Inspectors and investigators assigned to border control agencies will continue to play a critical role in the timely detection and interception of anomalies. To be effective, however, a serious effort must be made to improve their pay, staffing numbers, and training, and to push them beyond the border itself into common bilaterlal or multilateral international inspection zones. Mega-ports and regional transshipment ports should play host to these zones where agents from a number of countries could work side-by-side examining commerce ultimately destined for their respective jurisdictions. Such an approach would take better advantage of law-enforcement information at the point of departure, allow transport-related intelligence to get into the security system sooner, and reduce the congestion caused by concentrating all inspections at the final destination. The mini-model for this are the bilateral inspection zones for one-stop export and import clearance accomplished by French and British officials operate together at both entrances of the Chunnel.

The Canadian government could help to advance this agenda by taken several important steps in the near term.

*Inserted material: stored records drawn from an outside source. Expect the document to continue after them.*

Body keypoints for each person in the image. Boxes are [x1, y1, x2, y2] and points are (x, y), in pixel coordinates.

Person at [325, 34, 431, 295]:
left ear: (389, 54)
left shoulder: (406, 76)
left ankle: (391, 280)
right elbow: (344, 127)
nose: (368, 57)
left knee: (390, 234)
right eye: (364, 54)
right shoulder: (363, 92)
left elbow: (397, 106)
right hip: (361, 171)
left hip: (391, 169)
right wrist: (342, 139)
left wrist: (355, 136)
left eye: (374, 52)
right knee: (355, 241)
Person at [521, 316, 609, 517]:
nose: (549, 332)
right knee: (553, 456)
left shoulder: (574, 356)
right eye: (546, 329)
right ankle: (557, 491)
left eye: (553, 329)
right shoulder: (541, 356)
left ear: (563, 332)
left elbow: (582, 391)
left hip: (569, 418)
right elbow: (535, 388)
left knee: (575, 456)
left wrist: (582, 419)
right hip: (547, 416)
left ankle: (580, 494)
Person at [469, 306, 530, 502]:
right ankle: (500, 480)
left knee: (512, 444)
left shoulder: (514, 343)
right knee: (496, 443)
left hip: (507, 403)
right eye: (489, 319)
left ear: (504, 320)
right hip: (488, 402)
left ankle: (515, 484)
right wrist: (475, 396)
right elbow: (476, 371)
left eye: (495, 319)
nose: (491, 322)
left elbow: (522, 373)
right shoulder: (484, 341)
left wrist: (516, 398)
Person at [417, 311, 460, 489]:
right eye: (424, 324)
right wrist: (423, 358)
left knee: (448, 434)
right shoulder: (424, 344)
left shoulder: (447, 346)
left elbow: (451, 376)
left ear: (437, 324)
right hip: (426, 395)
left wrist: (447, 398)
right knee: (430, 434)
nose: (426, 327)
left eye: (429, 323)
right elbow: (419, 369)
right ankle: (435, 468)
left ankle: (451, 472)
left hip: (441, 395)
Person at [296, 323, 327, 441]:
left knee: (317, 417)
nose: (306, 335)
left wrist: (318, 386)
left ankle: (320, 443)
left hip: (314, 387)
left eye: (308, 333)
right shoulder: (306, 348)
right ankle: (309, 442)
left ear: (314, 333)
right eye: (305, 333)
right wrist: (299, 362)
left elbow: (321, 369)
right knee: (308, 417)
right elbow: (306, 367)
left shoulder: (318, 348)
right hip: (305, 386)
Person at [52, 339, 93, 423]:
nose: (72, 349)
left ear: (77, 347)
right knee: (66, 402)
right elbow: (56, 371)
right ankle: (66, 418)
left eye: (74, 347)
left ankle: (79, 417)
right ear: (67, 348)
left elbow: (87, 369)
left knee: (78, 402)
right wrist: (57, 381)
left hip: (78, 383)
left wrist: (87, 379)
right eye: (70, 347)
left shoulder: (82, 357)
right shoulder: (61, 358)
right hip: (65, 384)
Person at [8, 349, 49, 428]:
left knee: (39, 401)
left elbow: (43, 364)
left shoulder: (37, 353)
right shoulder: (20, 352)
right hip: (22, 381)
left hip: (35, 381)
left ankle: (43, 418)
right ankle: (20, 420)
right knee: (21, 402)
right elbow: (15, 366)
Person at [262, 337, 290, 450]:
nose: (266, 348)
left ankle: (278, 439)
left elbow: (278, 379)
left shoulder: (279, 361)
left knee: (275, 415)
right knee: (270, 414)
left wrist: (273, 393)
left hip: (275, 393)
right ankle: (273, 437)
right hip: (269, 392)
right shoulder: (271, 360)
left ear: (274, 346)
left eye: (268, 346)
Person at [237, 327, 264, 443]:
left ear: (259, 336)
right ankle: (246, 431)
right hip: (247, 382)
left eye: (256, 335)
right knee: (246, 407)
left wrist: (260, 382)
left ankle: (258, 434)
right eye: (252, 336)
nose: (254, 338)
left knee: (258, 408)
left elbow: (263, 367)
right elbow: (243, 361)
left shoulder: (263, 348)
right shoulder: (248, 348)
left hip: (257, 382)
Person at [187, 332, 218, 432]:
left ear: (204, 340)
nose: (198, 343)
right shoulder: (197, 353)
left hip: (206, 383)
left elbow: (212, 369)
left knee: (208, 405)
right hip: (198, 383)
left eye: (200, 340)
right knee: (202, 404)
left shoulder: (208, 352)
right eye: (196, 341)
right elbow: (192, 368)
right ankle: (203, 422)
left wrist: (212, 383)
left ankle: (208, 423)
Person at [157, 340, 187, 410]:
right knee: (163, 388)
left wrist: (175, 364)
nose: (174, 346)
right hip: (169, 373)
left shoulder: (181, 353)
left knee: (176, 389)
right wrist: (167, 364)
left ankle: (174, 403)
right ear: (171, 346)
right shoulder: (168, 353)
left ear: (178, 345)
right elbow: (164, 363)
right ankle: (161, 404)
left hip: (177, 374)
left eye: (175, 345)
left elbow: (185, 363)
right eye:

First, would be to indicate its seriousness in tackling this daunting problem by issuing an Order in Council that authorizes an immediate, practical, and symbolically important step: to call for reversal of the location of the inspection functions along the major bridge and tunnel crossing between Ontario, New York, and Michigan and to allow the bi-national co-location of inspectors in North American ports of arrival. In the first instance, Canadian inspectors would move to the United States side of the border and U.S. inspectors would move to the Canadian side of the border so that cargo, people, and conveyances can be checked and cleared before they use bridge and tunnel infrastructure so critical to supporting our bilateral trade and tourism. In the second instance, U.S. and Canadian inspectors would work side-by-side inspecting shipments and enforcing their regulations for goods bound for their respective jurisdictions so this would not have to be accomplished at the border crossings.

Second, Revenue Canada and Canada Immigration Canada can go the next step in their innovative applications of technology to support the border management mission by embracing the use of biometrics—electronic fingerprint scans and eye-scans—for CANPASS and NEXUS identification cards. In addition, they can require the advance transmission of data on shipments and operators for those companies and conveyances who participate in the Self-Assessment Program. Finally, Revenue Canada should invest in gamma-ray container scanners that can be used in each of the major seaports and airports to facilitate rapid, non-intrusive, non-destructive inspections of cargo.

Next, Ottawa should support regional experimentation in prototype programs that support innovative approaches to achieving border management objectives. New England Governor Jeane Shaheen, for instance, is working to mobilize the Governors of northern New England to engage with the premiers of Quebec and the Eastern Maritime Provinces in developing private-public prototypes that can be put in place to validate legitimate cross-border commerce as legitimate. Federal agency regional directors should be given permission to actively participate and support these regional initiatives.

Finally, as the chair of the G-8, Prime Minister Cretien should advance the “beyond border control” regime as vital to sustaining free trade and global prosperity. Specifically, the G-8 should adopt at their forthcoming meeting standards for advancing point of origin controls and enhanced security integrity within the international transport network system.

Ultimately getting border management right must not be about constructing barricades to fend off terrorists. Instead, its aim must be to identify and take the necessary steps to preserve a way of life that allows Canada and the United States to remain the open, prosperous, free, and globally-engaged societies that rightly inspires so many in this shrinking and dangerous world.